● **Required action**: Go through the material below line by line and count those containing "Pulse". Write the count and nothing more.

Provided records section start

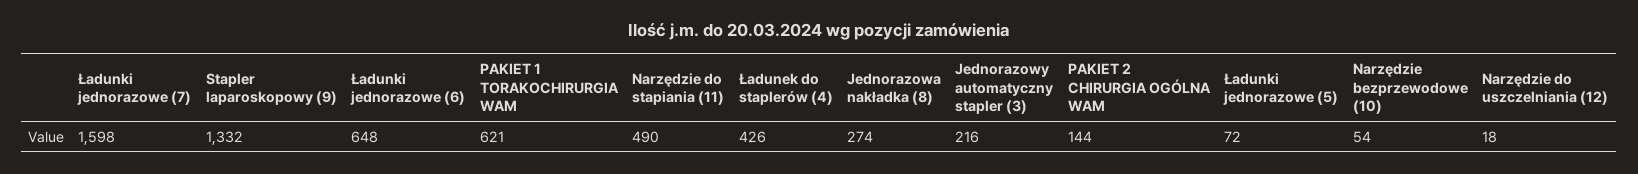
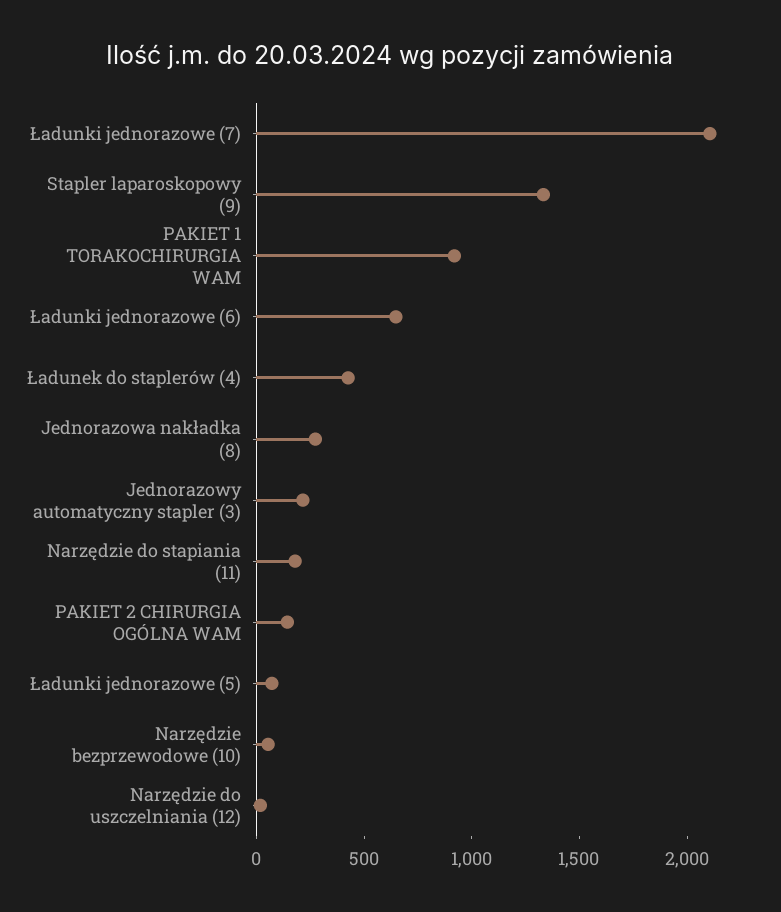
Ładunki jednorazowe (7): 1598 -> 2100
PAKIET 1 TORAKOCHIRURGIA WAM: 621 -> 900
Narzędzie do stapiania (11): 490 -> 200

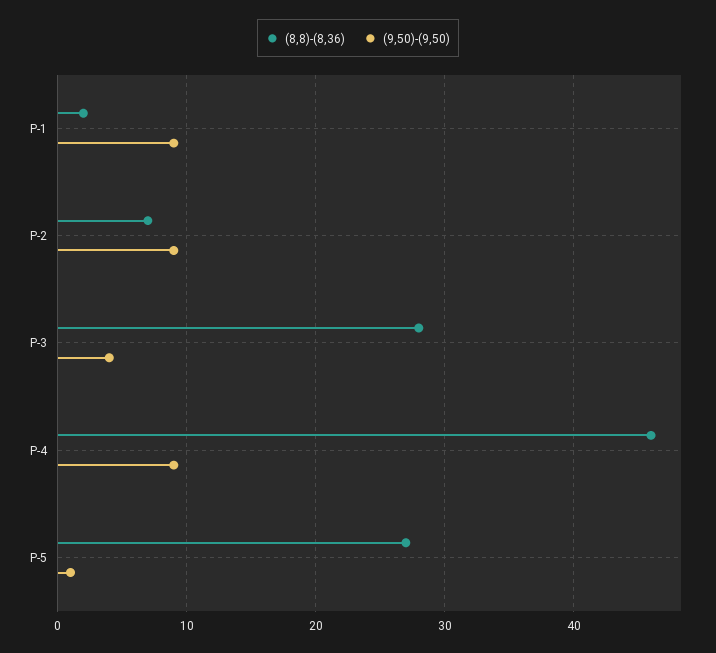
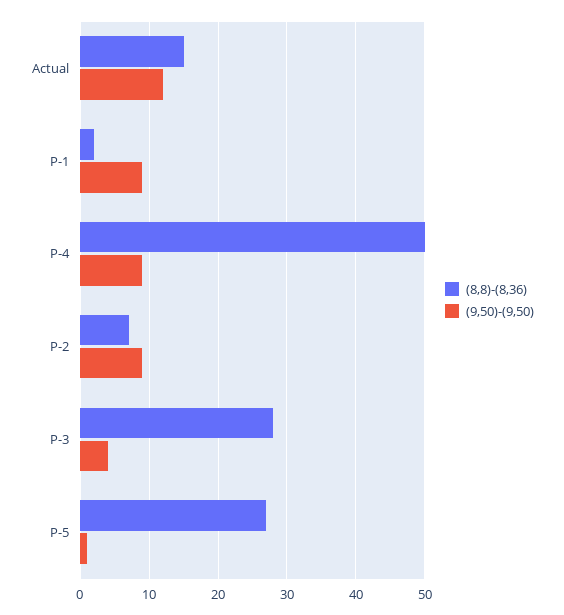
(8,8)-(8,36), P-4: 46 -> 50
(8,8)-(8,36), Actual: none -> 15
(9,50)-(9,50), Actual: none -> 12

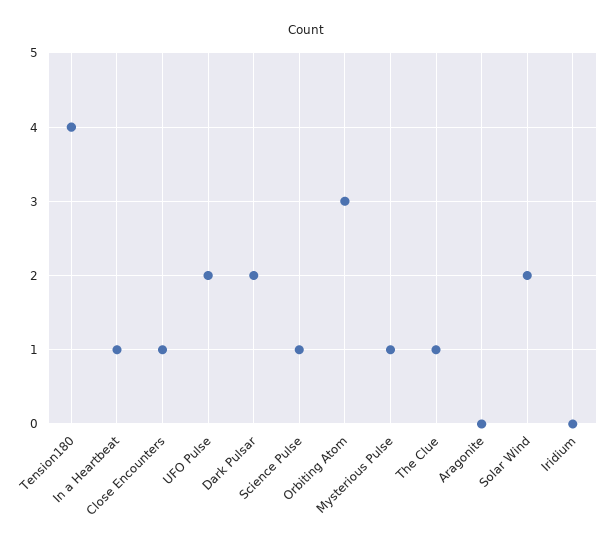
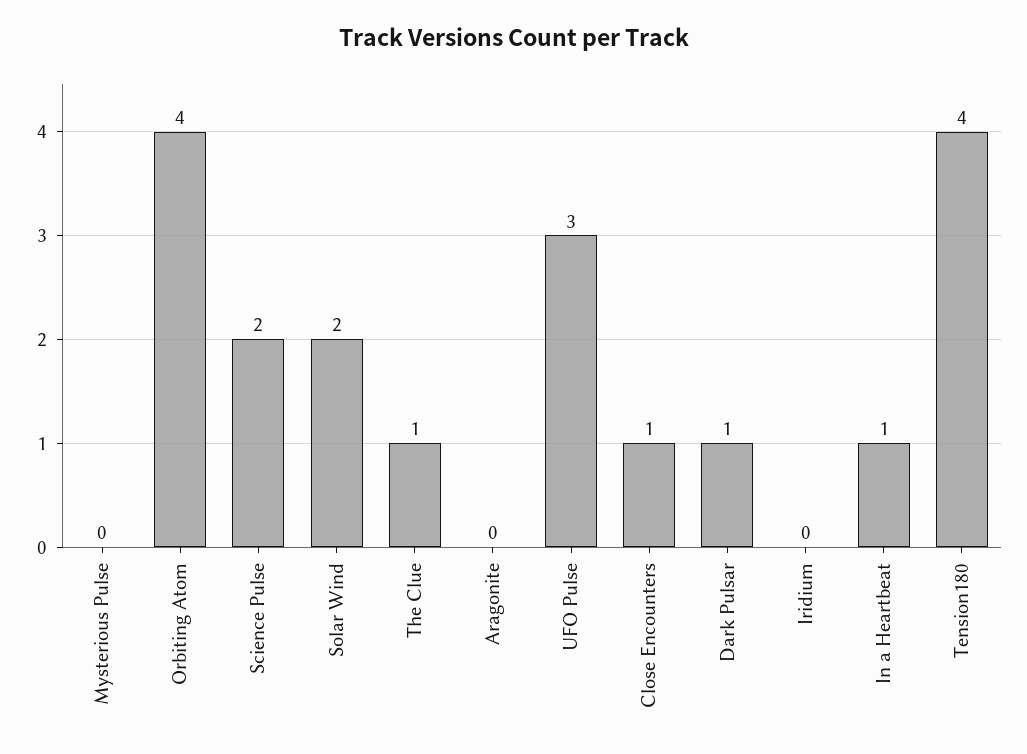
UFO Pulse: 2 -> 3
Dark Pulsar: 2 -> 1
Science Pulse: 1 -> 2
Orbiting Atom: 3 -> 4
Mysterious Pulse: 1 -> 0

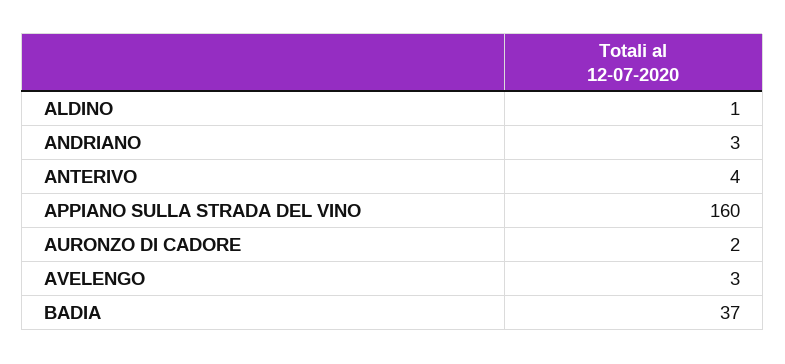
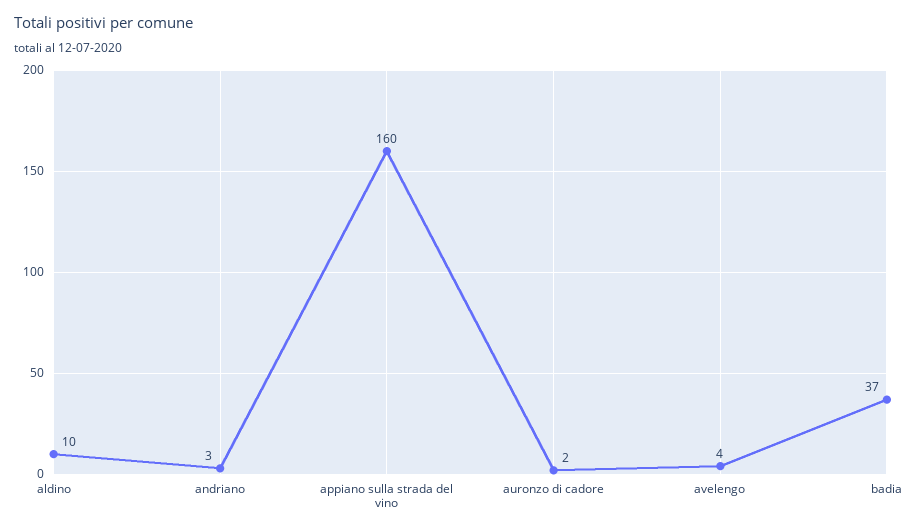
ALDINO: 1 -> 10
ANTERIVO: 4 -> none
AVELENGO: 3 -> 4

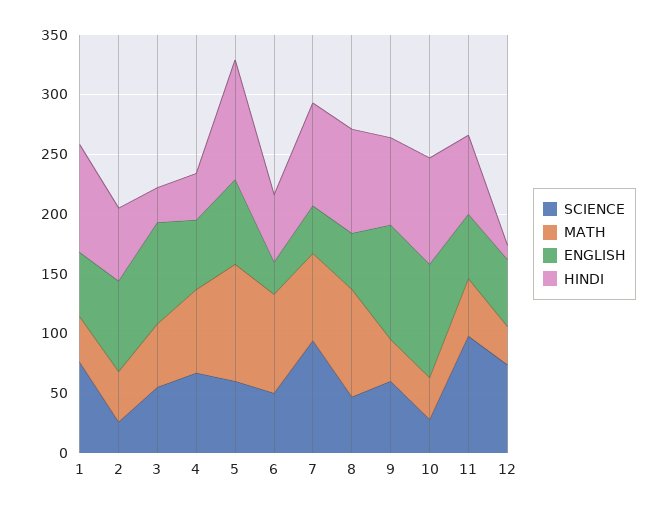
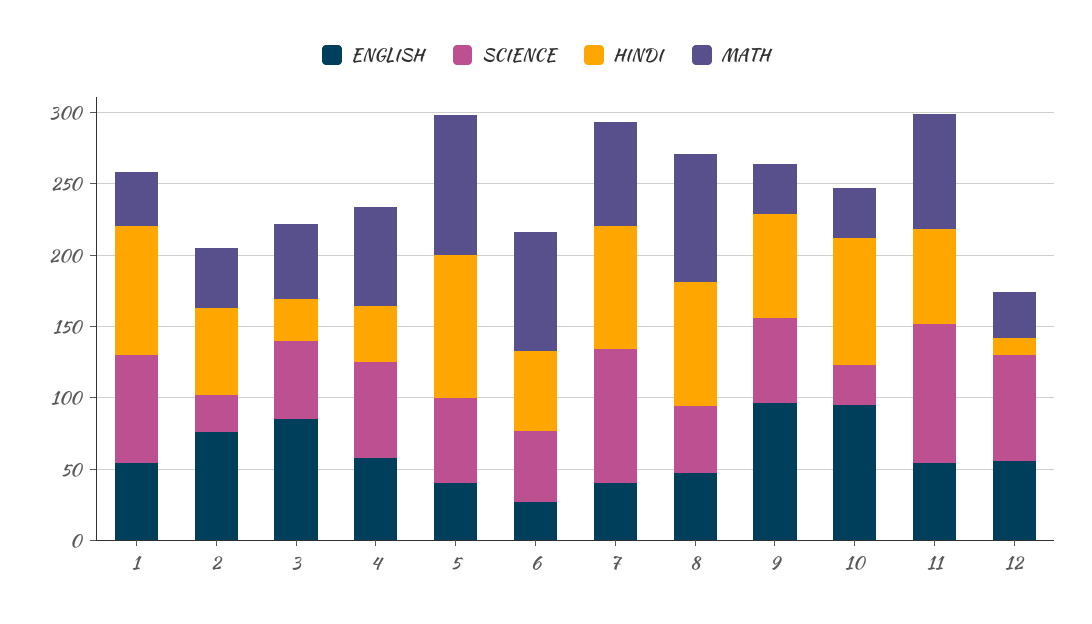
ENGLISH, 5: 70 -> 40
MATH, 11: 50 -> 80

Provided records section end

● **Answer space**: 3